Der Vorschlag der ÖVP-Abgeordneten: Der vorsitzführende Präsident könnte das Fehlen bei der Abstimmung mit einem Ordnungsruf oder einem neu zu schaffenden Ordnungsgeld belegen. Dazu seien Novellen der Geschäftsordnung und des Bundesbezügegesetzes erforderlich. Im deutschen Bundestag gibt es etwa schon ein Ordnungsgeld als Sanktion bei Verstößen gegen die Würde des Hauses.
NEOS dagegen
Klar abgelehnt werden Geldbußen von NEOS. „Die ÖVP sollte besser wissen, was alles rund um einen Plenartag herum für Abgeordnete zu tun ist, als gleich mit Geldstrafen zu drohen“, so Vizeklubchef Nikolaus Scherak in einer Aussendung.
Natürlich sei die Anwesenheit bei Abstimmungen wichtig, aber: „Nicht nachvollziehbare Entscheidungen des Nationalratspräsidenten, fremdenfeindliche Zwischenrufe und die Umgehung des üblichen Gesetzeswerdungsprozesses, nur um die Begutachtungsfrist zu verkürzen, sind erheblich größere Probleme für die Würde des Hauses.“ Wenn die ÖVP schon über das Thema reden wolle, könne sie das auch dem Bundeskanzler ausrichten, kritisierte Scherak Kurz’ häufige Abwesenheit.
FPÖ mahnte eigene Abgeordnete
ÖVP und FPÖ wollen die Geldbußen nun in der Nationalratspräsidiale diskutieren. Für eine Änderung der Nationalratsgeschäftsordnung wäre eine Zweidrittelmehrheit nötig - also die Zustimmung von SPÖ oder NEOS. Für FPÖ-Klubchef Walter Rosenkranz wären finanzielle Sanktionen ein geeigneter Weg, um fehlende Abgeordnete zu „disziplinieren“, wie er in einer Aussendung am Sonntag meinte. Sein ÖVP-Kollege August Wöginger bezeichnete finanzielle Sanktionen als „sinnvoll“.
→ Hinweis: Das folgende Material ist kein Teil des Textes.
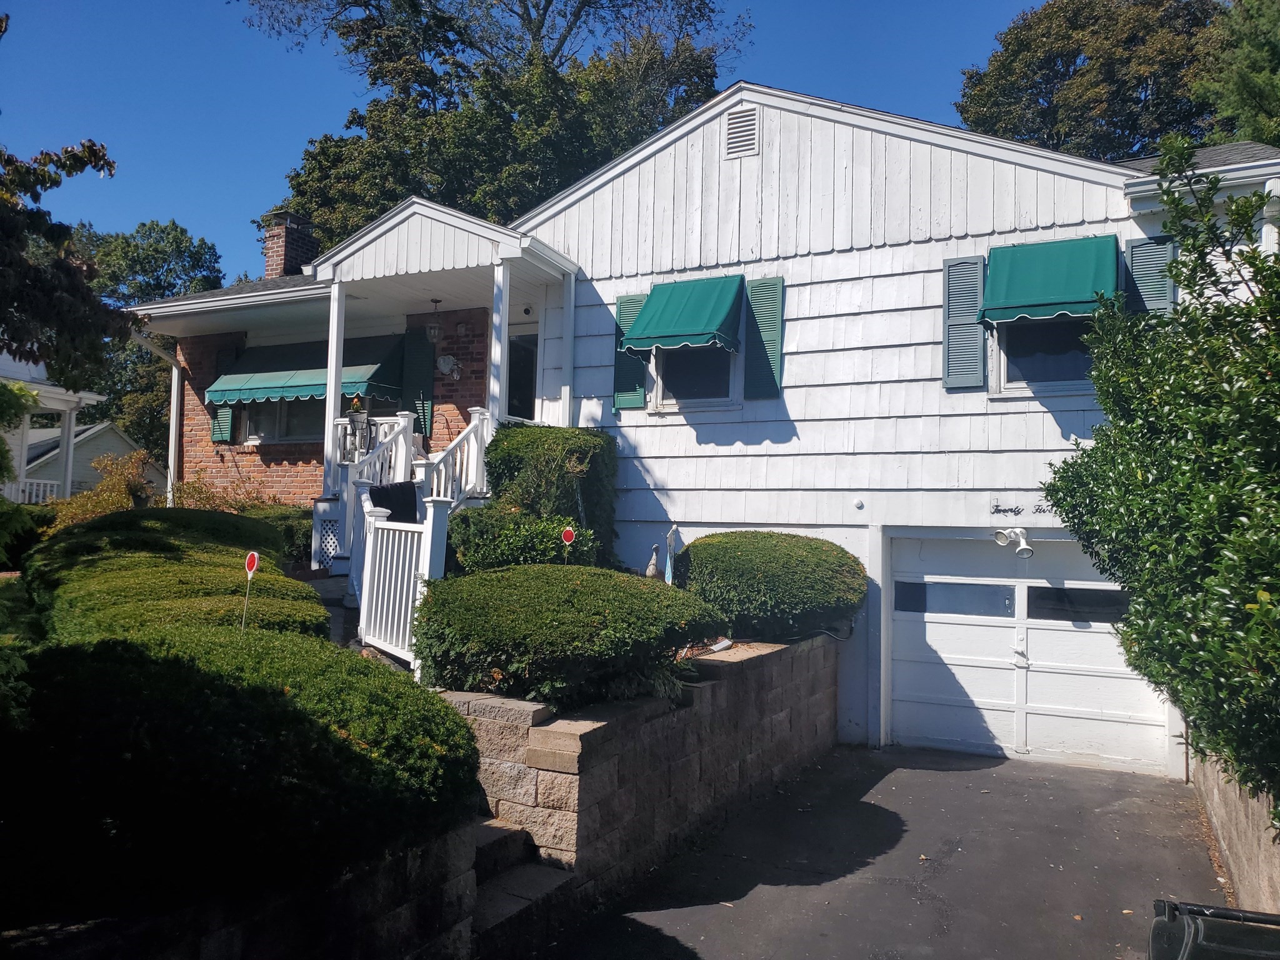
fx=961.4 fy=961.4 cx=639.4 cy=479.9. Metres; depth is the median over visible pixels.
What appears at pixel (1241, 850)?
retaining wall
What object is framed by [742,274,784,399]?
shutter
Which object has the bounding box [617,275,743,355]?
awning
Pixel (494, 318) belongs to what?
porch column
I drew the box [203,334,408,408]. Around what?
awning
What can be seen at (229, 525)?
hedge
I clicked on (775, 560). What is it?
round shrub
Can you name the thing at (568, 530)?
reflector stake
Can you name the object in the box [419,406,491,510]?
stair railing
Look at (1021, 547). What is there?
floodlight
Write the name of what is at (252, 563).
reflector stake
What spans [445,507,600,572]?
shrub
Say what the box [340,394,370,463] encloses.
flower pot
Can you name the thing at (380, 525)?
white gate
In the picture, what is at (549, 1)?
tree
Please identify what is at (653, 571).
statue
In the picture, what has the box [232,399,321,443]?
window
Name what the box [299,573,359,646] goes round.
walkway
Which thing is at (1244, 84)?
tree
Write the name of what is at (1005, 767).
driveway
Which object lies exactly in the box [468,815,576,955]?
stone steps
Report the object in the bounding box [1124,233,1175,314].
shutter
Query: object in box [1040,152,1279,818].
large shrub
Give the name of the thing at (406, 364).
shutter
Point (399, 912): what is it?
retaining wall
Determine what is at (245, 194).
sky
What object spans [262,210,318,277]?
chimney
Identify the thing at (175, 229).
tree
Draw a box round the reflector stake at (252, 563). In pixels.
[240,552,259,628]
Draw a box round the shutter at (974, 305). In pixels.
[941,254,988,391]
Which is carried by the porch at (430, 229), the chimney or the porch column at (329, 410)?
the porch column at (329, 410)
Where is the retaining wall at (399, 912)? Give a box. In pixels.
[1,821,477,959]
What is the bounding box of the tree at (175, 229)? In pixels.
[66,218,229,450]
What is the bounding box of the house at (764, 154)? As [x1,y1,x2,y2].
[126,76,1279,773]
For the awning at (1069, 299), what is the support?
attached to the house at (764, 154)
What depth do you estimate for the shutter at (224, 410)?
14.98 m
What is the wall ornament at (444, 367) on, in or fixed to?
attached to the house at (764, 154)
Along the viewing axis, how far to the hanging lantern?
12.66 m
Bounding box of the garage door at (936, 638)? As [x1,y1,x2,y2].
[886,532,1171,775]
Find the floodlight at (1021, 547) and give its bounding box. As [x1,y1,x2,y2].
[994,527,1036,559]
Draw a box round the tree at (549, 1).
[239,0,745,251]
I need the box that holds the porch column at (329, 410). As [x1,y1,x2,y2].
[321,287,346,495]
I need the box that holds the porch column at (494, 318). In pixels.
[487,260,510,433]
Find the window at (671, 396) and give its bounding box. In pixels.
[647,342,738,411]
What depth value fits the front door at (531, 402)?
13.19 m
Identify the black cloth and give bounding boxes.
[368,480,418,523]
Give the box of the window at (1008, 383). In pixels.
[991,314,1098,394]
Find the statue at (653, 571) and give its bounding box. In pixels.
[644,543,662,580]
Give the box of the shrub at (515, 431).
[481,422,618,568]
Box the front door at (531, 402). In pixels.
[505,328,539,420]
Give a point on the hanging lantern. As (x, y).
(435, 329)
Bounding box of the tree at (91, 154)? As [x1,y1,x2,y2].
[0,133,121,385]
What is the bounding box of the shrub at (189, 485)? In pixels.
[168,472,294,515]
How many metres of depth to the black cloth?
10.12 m
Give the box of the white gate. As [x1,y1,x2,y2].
[355,488,451,670]
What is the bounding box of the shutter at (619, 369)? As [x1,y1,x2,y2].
[611,291,649,409]
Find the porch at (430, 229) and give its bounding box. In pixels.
[311,195,577,555]
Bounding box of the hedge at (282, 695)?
[1,620,478,915]
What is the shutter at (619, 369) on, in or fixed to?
attached to the house at (764, 154)
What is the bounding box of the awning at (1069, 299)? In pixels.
[980,235,1119,325]
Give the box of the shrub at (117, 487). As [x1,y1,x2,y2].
[45,448,159,527]
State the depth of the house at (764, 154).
10.61 m
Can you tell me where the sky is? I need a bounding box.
[0,0,1064,283]
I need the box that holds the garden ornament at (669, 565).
[663,525,678,585]
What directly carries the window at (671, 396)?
in the house at (764, 154)
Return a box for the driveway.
[533,743,1226,959]
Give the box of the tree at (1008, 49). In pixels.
[956,0,1233,158]
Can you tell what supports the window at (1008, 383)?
in the house at (764, 154)
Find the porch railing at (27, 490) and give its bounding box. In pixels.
[0,477,61,505]
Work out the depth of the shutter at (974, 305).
9.48 m
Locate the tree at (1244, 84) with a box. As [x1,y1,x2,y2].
[1195,0,1279,148]
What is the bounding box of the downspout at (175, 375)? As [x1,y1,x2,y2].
[126,326,181,508]
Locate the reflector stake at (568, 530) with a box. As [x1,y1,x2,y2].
[560,524,576,563]
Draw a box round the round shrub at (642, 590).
[411,563,724,708]
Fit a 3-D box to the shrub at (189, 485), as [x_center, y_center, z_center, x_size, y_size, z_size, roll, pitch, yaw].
[-5.688,0.539,13.353,1.900,1.264,1.636,0,-3,28]
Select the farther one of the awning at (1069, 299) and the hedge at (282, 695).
the awning at (1069, 299)
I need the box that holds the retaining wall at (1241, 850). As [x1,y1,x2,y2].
[1189,742,1279,913]
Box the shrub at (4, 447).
[0,380,43,567]
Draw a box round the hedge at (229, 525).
[33,508,324,643]
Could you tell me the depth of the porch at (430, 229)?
11.25 m
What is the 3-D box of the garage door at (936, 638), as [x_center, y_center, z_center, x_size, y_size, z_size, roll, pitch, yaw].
[3.787,1.669,9.444,2.823,2.289,0.207,0,-3,28]
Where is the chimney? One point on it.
(277, 264)
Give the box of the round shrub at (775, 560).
[676,531,864,641]
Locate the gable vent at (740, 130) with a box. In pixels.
[723,106,759,159]
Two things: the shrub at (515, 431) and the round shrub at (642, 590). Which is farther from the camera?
the shrub at (515, 431)
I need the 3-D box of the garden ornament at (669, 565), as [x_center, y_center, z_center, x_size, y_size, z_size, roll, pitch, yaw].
[0.292,0.921,9.443,0.129,0.957,0.215,2,-3,-20]
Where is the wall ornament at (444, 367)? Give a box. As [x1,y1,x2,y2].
[435,353,459,378]
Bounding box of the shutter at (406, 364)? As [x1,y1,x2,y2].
[399,325,434,438]
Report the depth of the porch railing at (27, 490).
20.97 m
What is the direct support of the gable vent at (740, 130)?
in the house at (764, 154)
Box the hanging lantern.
[426,299,444,344]
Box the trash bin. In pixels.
[1148,898,1279,959]
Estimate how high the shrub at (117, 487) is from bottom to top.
1.733 m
Intern hat die FPÖ ihren Abgeordneten bereits vor Monaten ein schärferes Vorgehen gegen „Sitzungsschwänzer“ angedroht. In einem im Mai publik gewordenen Schreiben an seine Mandatare kritisierte FPÖ-Klubdirektor Norbert Nemeth „Verbesserungspotenzial“ bei der Sitzungsdisziplin und kündigte eine „Abwesenheitsliste“ an: FPÖ-Abgeordnete müssten sich vor Verlassen des Sitzungssaales abmelden, um „Abstimmungsblamagen“ zu verhindern.
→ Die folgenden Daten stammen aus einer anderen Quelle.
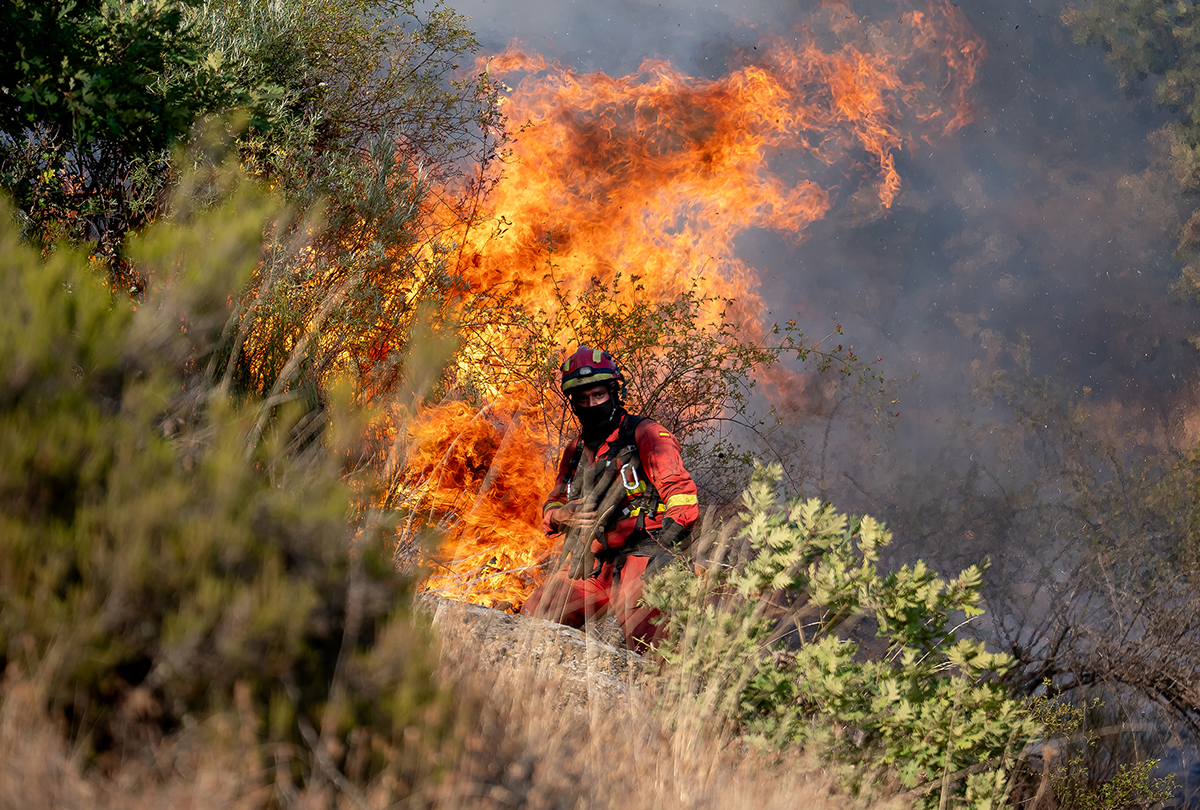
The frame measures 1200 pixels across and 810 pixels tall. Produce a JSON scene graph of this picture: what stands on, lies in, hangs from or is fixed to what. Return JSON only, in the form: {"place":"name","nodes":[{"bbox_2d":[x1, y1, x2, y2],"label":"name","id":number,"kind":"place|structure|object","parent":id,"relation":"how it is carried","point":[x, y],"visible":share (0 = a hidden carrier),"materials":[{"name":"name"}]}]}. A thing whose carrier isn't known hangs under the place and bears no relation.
{"place":"outdoors","nodes":[
{"label":"outdoors","id":0,"kind":"place"},
{"bbox_2d":[0,594,916,809],"label":"dry grass","id":1,"kind":"structure","parent":0,"point":[600,730],"materials":[{"name":"beige plant"}]},
{"bbox_2d":[0,141,459,786],"label":"shrub","id":2,"kind":"object","parent":1,"relation":"on","point":[193,508],"visible":0.99,"materials":[{"name":"green plant"}]},
{"bbox_2d":[420,590,648,706],"label":"rock","id":3,"kind":"object","parent":1,"relation":"on","point":[482,610],"visible":0.25,"materials":[{"name":"grey stone"}]},
{"bbox_2d":[524,345,700,652],"label":"man","id":4,"kind":"object","parent":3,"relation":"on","point":[654,480],"visible":0.72},
{"bbox_2d":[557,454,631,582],"label":"tool","id":5,"kind":"object","parent":4,"relation":"in","point":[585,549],"visible":0.73,"materials":[{"name":"brown"}]},
{"bbox_2d":[556,415,659,568],"label":"harness","id":6,"kind":"object","parent":4,"relation":"on","point":[635,454],"visible":0.59,"materials":[{"name":"black fabric"}]},
{"bbox_2d":[618,460,642,494],"label":"carabiner","id":7,"kind":"object","parent":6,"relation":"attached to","point":[623,475],"visible":0.89,"materials":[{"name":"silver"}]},
{"bbox_2d":[640,459,1038,807],"label":"shrub","id":8,"kind":"object","parent":1,"relation":"on","point":[841,565],"visible":0.83,"materials":[{"name":"green plant"}]},
{"bbox_2d":[422,0,1199,605],"label":"smoke","id":9,"kind":"structure","parent":0,"point":[503,5],"materials":[{"name":"grey"}]},
{"label":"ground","id":10,"kind":"structure","parent":0},
{"bbox_2d":[0,0,494,396],"label":"tree","id":11,"kind":"object","parent":10,"relation":"on","point":[282,62],"visible":0.72,"materials":[{"name":"green plant"}]},
{"bbox_2d":[451,259,895,515],"label":"shrub","id":12,"kind":"object","parent":10,"relation":"on","point":[740,355],"visible":0.54,"materials":[{"name":"green plant"}]},
{"bbox_2d":[384,3,983,613],"label":"fire","id":13,"kind":"object","parent":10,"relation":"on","point":[524,227],"visible":0.59,"materials":[{"name":"orange"}]},
{"bbox_2d":[976,398,1199,755],"label":"bare shrub","id":14,"kind":"object","parent":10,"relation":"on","point":[1046,662],"visible":0.79,"materials":[{"name":"brown plant"}]},
{"bbox_2d":[1026,694,1179,809],"label":"shrub","id":15,"kind":"object","parent":10,"relation":"on","point":[1151,761],"visible":0.78,"materials":[{"name":"green plant"}]},
{"bbox_2d":[1060,0,1199,301],"label":"tree","id":16,"kind":"object","parent":10,"relation":"on","point":[1104,29],"visible":0.94,"materials":[{"name":"green plant"}]}
]}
2014: Ähnliche Debatte, viel höhere Strafen
Dabei ist die Debatte über Strafen für das „Schwänzen“ von Nationalratssitzungen nicht ganz neu. Schon im Mai 2014 entspann sich eine ähnliche Debatte. Damals waren die NEOS-Abgeordneten allerdings als Zeichen des Protests an zwei Tagen der Budgetrede des damaligen Finanzministers Michael Spindelegger (ÖVP) ferngeblieben. ÖVP-Klubobmann Reinhold Lopatka forderte danach ein Ordnungsgeld für unentschuldigtes Fehlen im Nationalrat und schlug 1.000 Euro pro versäumter Sitzung vor - also deutlich mehr als in der aktuellen Debatte.
Die SPÖ zeigte sich damals mit einem „klaren Ja“ gesprächsbereit, auch die FPÖ war dafür: Jeder Österreicher, der dem Arbeitsplatz unentschuldigt fernbleibe, habe mit Konsequenzen zu rechnen - das müsse auch für Abgeordnete gelten, sagte der damalige Dritte Nationalratspräsident Norbert Hofer. Für strengere Sanktionen war 2014 auch NEOS, lediglich die Grünen und das Team Stronach - beide damals noch im Parlament - konnten dem Bußgeld nichts abgewinnen. Die Idee versandete trotz recht breiter Zustimmung damals.